Configuring Filebeat

edit

To configure Filebeat, you edit the filebeat.yml file. Here is a sample of filebeat section of the filebeat.yml file:

filebeat:
  # List of prospectors to fetch data.
  prospectors:
    # Each - is a prospector. Below are the prospector specific configurations
    -
      # Paths that should be crawled and fetched. Glob based paths.
      # For each file found under this path, a harvester is started.
      paths:
        - "/var/log/*.log"
      # - c:\programdata\elasticsearch\logs\*

      # Type of the files. Based on this the way the file is read is decided.
      # The different types cannot be mixed in one prospector
      #
      # Possible options are:
      # * log: Reads every line of the log file (default)
      # * stdin: Reads the standard in
      input_type: log

Filebeat uses predefined default values for most configuration options. For the most basic Filebeat configuration, you can define a single prospector with a single path. For example:

filebeat:
  prospectors:
    -
      paths:
        - "/var/log/*.log"

The prospector in this example harvests all files in the path /var/log/*.log, which means that Filebeat will harvest all files in the directory /var/log/ that end with .log. All patterns supported by Golang Glob are also supported here.

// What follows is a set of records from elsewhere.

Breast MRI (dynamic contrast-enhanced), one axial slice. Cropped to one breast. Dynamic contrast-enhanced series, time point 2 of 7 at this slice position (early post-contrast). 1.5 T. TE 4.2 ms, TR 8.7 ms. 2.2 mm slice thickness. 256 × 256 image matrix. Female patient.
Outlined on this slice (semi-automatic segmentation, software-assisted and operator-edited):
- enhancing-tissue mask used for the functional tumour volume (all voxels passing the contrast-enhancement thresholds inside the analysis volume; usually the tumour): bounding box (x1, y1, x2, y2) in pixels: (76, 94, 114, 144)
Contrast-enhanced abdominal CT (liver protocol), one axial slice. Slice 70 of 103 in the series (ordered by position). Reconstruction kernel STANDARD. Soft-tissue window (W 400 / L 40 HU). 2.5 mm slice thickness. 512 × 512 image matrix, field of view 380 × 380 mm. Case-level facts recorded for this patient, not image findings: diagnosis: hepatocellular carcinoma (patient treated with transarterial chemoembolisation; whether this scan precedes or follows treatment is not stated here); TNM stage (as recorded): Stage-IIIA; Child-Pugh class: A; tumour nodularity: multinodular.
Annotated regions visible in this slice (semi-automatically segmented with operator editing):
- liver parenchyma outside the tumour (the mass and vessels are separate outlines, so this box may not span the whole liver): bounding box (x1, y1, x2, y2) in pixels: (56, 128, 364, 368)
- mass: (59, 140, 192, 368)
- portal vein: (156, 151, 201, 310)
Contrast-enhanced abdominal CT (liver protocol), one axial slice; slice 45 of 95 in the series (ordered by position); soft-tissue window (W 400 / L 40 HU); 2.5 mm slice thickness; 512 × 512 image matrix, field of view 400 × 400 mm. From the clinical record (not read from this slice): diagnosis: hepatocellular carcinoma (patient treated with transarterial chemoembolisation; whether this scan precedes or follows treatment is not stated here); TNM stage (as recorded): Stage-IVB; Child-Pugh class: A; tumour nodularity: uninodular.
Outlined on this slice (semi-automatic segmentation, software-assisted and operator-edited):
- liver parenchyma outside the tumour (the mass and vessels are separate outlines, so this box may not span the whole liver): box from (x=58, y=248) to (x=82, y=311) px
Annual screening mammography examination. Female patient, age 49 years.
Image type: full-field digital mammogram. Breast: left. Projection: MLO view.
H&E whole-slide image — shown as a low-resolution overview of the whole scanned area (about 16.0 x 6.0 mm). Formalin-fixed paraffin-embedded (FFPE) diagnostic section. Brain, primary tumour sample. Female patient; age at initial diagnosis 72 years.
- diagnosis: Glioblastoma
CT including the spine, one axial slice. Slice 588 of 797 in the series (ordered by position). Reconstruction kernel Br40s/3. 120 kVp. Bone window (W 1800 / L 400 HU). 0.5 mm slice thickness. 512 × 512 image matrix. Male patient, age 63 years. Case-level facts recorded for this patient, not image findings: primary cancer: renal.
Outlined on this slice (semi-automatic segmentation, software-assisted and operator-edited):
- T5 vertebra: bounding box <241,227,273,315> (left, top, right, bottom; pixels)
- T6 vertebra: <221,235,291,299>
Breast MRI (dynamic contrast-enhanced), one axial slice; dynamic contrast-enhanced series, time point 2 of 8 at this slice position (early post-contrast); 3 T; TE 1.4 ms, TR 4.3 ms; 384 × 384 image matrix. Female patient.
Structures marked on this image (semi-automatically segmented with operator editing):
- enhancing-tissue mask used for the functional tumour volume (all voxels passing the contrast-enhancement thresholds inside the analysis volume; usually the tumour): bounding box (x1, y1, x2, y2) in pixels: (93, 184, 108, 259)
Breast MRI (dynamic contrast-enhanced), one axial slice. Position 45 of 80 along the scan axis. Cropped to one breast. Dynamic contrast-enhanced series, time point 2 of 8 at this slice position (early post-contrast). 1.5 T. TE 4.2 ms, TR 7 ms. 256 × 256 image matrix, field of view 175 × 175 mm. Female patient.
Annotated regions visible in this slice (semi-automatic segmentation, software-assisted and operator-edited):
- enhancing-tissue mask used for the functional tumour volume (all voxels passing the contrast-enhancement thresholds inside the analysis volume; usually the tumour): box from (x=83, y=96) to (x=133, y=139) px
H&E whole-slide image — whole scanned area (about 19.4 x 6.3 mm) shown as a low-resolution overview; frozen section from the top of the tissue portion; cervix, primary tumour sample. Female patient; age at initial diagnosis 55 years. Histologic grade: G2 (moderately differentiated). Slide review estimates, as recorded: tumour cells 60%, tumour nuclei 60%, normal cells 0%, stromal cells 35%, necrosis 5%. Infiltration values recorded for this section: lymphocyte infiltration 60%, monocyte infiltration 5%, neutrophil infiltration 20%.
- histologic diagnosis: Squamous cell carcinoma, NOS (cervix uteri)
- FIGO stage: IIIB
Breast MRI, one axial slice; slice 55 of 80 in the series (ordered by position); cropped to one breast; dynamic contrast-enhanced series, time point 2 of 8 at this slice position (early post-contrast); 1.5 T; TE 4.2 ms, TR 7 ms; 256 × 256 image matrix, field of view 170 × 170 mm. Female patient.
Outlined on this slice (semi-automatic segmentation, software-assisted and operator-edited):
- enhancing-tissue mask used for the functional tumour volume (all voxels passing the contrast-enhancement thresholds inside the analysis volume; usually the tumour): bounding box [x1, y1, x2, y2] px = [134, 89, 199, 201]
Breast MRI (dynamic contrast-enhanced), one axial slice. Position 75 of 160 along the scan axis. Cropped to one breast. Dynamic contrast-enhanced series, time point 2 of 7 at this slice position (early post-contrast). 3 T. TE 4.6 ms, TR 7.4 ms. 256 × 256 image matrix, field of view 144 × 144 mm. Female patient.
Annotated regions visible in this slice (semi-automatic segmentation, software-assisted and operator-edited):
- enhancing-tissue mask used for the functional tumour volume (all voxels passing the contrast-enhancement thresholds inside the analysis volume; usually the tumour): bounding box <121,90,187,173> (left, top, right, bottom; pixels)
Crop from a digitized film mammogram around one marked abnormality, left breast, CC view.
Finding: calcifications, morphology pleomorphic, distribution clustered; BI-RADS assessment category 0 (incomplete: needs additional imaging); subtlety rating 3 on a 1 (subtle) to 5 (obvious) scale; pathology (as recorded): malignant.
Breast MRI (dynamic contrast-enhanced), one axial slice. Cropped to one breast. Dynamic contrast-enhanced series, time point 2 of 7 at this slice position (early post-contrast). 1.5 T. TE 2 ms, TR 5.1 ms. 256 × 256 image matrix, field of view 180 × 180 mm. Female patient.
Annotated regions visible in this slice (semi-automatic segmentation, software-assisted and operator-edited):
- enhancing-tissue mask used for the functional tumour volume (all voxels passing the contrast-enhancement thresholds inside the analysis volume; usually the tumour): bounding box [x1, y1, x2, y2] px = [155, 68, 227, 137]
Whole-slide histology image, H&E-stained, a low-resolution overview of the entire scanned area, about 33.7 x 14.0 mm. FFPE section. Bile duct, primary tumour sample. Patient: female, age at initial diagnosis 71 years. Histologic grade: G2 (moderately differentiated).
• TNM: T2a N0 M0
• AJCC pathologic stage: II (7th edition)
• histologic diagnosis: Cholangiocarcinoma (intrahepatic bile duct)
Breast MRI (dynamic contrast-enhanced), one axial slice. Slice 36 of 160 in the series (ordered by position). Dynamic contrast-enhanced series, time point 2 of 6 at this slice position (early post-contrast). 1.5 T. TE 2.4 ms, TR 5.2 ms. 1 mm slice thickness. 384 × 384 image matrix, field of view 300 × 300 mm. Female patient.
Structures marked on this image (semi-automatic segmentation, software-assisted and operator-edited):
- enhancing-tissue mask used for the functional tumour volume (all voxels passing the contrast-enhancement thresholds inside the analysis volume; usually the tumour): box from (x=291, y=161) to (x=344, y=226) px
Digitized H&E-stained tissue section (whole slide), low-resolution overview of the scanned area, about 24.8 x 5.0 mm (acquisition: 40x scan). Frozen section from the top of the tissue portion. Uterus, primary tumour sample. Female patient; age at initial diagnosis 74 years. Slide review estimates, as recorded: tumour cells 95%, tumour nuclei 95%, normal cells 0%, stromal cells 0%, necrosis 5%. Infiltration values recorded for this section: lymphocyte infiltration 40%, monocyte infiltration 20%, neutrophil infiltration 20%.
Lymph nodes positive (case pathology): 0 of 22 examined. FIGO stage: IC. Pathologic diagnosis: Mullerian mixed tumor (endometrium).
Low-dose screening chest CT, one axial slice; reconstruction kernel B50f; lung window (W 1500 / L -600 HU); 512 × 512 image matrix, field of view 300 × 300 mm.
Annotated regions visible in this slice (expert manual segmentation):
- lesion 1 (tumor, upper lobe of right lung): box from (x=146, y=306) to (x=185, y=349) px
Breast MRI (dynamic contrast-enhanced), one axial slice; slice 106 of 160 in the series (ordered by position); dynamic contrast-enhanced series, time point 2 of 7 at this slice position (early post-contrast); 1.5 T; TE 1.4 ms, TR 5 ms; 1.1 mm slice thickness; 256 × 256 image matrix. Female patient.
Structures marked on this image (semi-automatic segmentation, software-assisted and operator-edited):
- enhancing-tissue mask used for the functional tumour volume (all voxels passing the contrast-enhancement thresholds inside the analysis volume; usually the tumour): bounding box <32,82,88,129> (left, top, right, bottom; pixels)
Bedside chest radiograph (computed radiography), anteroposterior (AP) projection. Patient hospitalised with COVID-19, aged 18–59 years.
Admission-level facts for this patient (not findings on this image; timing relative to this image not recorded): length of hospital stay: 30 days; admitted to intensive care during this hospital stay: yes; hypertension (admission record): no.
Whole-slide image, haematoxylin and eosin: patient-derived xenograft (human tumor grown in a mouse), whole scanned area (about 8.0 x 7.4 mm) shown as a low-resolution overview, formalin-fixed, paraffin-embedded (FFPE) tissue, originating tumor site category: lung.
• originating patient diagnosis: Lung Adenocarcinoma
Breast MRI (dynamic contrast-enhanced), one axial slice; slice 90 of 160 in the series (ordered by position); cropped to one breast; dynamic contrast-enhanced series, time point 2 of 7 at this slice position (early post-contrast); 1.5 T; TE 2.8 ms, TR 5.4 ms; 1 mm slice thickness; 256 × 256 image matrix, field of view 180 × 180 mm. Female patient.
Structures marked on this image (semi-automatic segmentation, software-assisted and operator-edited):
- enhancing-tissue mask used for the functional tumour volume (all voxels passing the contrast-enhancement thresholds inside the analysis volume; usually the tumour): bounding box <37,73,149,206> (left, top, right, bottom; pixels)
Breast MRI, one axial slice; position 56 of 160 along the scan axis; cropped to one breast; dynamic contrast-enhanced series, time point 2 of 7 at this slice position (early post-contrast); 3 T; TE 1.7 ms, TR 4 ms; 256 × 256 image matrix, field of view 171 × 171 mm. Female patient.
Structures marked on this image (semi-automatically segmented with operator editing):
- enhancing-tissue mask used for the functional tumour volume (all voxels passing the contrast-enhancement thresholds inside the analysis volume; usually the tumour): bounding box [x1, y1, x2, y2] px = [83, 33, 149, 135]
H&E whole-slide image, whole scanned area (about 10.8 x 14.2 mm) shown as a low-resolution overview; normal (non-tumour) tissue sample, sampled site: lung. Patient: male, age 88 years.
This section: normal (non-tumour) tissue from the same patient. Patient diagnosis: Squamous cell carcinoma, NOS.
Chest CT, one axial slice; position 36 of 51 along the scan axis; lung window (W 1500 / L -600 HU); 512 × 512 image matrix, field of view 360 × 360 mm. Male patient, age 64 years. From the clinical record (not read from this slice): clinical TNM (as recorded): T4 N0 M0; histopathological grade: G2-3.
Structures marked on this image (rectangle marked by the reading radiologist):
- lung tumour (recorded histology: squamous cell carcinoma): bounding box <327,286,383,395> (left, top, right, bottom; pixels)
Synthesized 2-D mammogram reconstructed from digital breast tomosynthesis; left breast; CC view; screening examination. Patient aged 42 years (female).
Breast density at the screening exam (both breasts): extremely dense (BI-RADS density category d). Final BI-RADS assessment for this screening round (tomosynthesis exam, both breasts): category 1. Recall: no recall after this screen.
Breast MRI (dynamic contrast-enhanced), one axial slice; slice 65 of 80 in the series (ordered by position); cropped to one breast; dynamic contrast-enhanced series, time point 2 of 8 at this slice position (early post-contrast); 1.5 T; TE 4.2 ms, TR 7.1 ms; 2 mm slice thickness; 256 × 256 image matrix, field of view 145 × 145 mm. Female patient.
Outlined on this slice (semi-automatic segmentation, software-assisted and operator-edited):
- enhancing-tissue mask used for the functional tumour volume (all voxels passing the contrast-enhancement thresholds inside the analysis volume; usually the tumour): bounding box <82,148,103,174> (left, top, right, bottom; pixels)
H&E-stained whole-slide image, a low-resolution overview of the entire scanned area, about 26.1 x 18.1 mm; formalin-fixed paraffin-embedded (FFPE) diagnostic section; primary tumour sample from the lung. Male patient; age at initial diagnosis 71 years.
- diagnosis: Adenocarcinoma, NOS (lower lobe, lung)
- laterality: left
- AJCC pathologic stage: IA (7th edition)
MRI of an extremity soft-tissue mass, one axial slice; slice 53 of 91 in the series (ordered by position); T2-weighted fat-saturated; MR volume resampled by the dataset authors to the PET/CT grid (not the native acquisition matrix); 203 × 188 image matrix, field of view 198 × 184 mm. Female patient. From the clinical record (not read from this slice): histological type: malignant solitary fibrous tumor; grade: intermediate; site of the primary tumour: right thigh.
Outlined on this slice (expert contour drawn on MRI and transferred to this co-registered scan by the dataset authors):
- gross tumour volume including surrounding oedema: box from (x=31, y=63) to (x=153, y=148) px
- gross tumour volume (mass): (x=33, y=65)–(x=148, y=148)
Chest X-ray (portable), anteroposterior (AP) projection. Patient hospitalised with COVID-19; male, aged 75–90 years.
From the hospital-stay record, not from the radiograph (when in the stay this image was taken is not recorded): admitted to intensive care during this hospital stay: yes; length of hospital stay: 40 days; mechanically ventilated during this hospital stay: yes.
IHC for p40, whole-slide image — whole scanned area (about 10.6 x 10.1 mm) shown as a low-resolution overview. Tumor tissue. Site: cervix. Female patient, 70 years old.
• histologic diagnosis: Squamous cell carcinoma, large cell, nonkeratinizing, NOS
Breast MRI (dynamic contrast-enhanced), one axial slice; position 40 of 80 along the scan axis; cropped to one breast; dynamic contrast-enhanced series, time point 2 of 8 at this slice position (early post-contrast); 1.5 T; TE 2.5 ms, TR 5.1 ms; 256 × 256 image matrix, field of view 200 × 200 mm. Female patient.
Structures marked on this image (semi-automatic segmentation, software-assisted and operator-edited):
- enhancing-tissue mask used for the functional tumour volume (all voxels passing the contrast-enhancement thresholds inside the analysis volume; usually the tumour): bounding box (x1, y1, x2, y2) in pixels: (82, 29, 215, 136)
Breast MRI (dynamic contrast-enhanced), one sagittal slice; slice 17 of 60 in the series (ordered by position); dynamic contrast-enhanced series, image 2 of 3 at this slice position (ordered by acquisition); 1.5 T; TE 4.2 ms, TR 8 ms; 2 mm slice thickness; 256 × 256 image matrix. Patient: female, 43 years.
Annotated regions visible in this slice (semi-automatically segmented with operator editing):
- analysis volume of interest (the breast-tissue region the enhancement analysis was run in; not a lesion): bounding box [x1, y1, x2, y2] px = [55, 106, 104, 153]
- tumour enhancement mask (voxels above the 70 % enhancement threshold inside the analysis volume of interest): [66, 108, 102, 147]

To fetch all files from a predefined level of subdirectories, the following pattern can be used: /var/log/*/*.log. This fetches all .log files from the subfolders of /var/log. It does not fetch log files from the /var/log folder itself. Currently it is not possible to recursively fetch all files in all subdirectories of a directory.

A config file can contain multiple prospectors and multiple paths per prospector as shown in the following example.

Make sure a file is not defined more than once across all prospectors because this can lead to unexpected behaviour.

filebeat:
  prospectors:
    -
      paths:
        - /var/log/system.log
        - /var/log/wifi.log
    -
      paths:
        - "/var/log/apache/*"

The config file in the example starts two prospectors. The first prospector has two harvesters, one harvesting the system.log file, and the other harvesting wifi.log. The second prospector starts a harvester for each file in the apache directory.

See Configuration Options for more details about each configuration option.